A (radio) journey from New York to Connecticut, Rhode Island and Massachusetts
by: Max van Arnhem, The Netherlands
In April first I paid a visit to Manhattan, New York and afterwards I
travelled through Connecticut, Rhode Island and Massachusetts.
Being an avid radio listener, my attention on the Highways was often
attracted by the signs mentioning frequencies like 530, 1610, 1650 or
1690 AM. These frequencies are used by Travellers’ Information Stations (TIS) or
Highway Advisory Radio stations.

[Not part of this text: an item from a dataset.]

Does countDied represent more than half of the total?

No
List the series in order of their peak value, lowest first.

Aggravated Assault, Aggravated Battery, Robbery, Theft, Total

When you listen to these
frequencies you can hear traffic news and travel advice.
Most of these stations have low power (10 watts) and consequently a very short reception range.

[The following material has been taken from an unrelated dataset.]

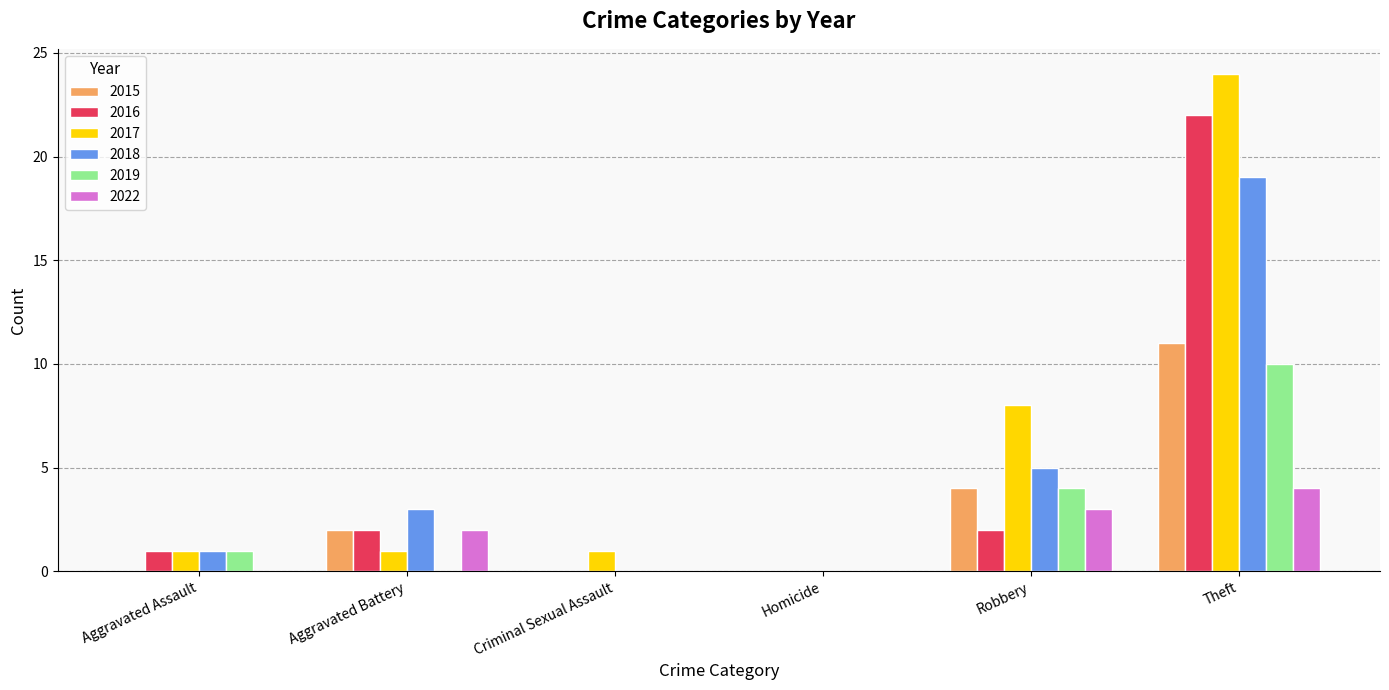

Is it true that 2022 equals 2 at Criminal Sexual Assault?

False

Although their short range, some of these stations can be heard over a
large distance. On Cape Cod, Massachusetts I could clearly hear on my
WQBQ732/WQBE789 Logan Radio in Boston on 1650 kHz with airport
information, a distance of about 100 kilometres.
Possibly the reason of this “large” distance reception is that signals
travelled over the water between Boston and my location. Other stations
I heard were 530 kHz WNQN649 The Connecticut Department of
Transportation in East Hartford and on 1610 kHz WPQB669 The Rhode
Island Department of Transportation’s Highway Advisory System
Providence. Both stations had a tape running with traffic information.

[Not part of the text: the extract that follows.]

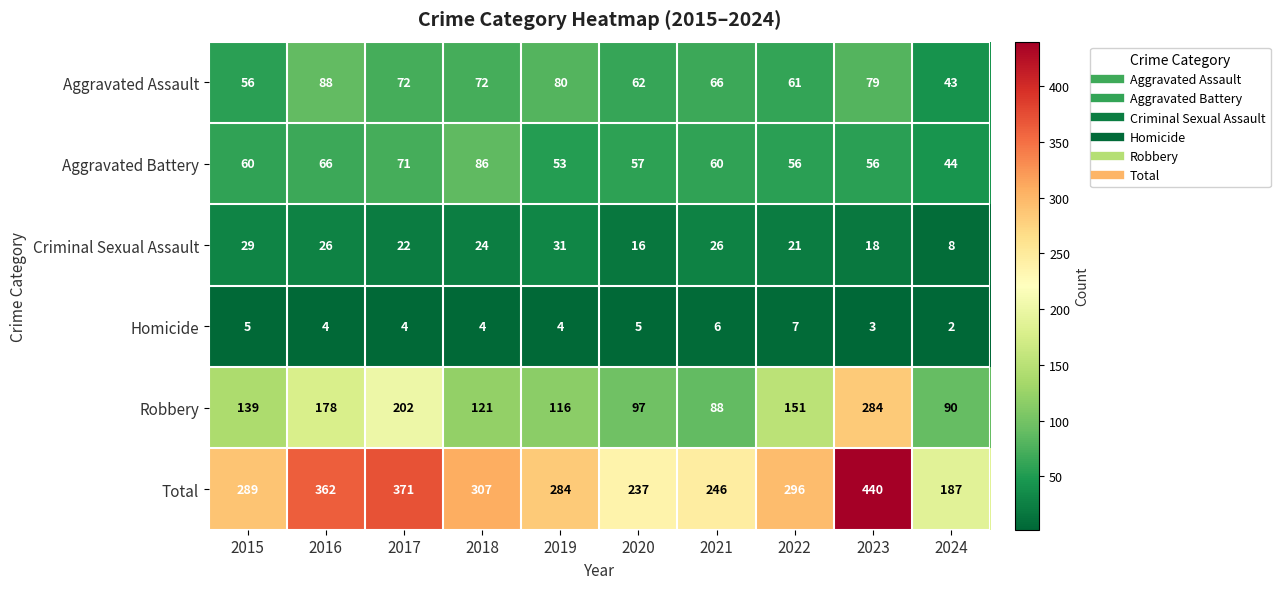

Which series has the largest range (max minus min)?

Total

Unfortunately, interference is moderate or strong in many hotels and
motels, so radio listening was not easy. However, in New York I was
able to listen to the most well known stations, like WFAN 660, WCBS
880, ESPN Radio 1050, WBBR 1130 and WQEW Radio Disney 1560. It was nice
to hear these stations with local strength.
On Cape Cod, Massachusetts, I visited Chatham, a well-known name for
DX-ers because of the former maritime station Chatham Radio WCC. What
is left are only some parts of antennas and an empty building which
will probably be a radio-museum in the future.
To the north, near South Wellfleet, you will find Marconi Beach, the
site where the first transatlantic radio station was located.
Marconi Wireless Station was built between 1901 and 1902. Guglielmo
Marconi transmitted the first radio signal over the ocean to Europe on
the 18th of January 1903. He sent the greetings from president Theodore
Roosevelt to King Edward VII of England. At the location you will find
some memorabilia, like a stone which a text about this site and a
display of the antenna, used in those days.
100 years later the transatlantic transmission was remembered by The
Marconi Radio Club and the Marconi Cape Cod Memorial Radio Club. From
January 11th till 19, 2003, these clubs aired the
Event Amateur Radio station KM1CC from the former U.S. Coast Guard
Station in Eastham. On January 18th, 2003, the daughter of Marconi,
Marconi contacted the International Space Station to remember the
historical act of her father.
On Cape Cod I often passed Fire Department stations, which remembered
me of my F2 reception around 1990 when these Fire Department radio
signals were easily heard in The Netherlands, because of high sunspot activity.
On my way back to New York I passed the little town of Prospect in
Connecticut. In 1990 I received a nice QSL-letter from the Volunteer
Fire Department. They were very surprised that their radio signals had
made it to Europe. A local newspaper published a nice article because
of the long distance reception. I decided to visit the Fire Department,
met the mayor of Prospect who is the chief of the Fire Department. I
was very surprised to find my reception report in a frame between
photos of special events on the wall of the Fire Department. Even my
visit will be commemorated with a photo of me standing next to my
Unfortunately, next day it was time to return to the Netherlands. It was a nice trip, full of radio highlights!